EXERCISE INPUT:
>>>

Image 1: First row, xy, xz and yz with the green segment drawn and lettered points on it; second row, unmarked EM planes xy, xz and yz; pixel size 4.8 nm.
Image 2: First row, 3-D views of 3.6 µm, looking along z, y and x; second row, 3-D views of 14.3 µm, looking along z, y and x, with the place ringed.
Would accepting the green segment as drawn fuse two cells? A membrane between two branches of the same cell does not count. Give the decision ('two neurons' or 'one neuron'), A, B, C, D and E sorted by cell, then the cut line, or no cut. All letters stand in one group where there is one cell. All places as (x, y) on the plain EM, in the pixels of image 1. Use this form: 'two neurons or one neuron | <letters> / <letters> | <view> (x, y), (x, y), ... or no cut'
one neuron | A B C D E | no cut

<<<
>>>

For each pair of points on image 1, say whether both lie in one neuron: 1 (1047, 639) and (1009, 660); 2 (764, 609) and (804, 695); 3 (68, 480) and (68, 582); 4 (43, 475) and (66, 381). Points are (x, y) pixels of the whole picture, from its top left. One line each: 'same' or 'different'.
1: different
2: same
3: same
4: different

<<<

EXERCISE GOAL: Read the listing above, then copy every line that includes the string "with".

ANSWER BOX:
Image 1: First row, xy, xz and yz with the green segment drawn and lettered points on it; second row, unmarked EM planes xy, xz and yz; pixel size 4.8 nm.
Image 2: First row, 3-D views of 3.6 µm, looking along z, y and x; second row, 3-D views of 14.3 µm, looking along z, y and x, with the place ringed.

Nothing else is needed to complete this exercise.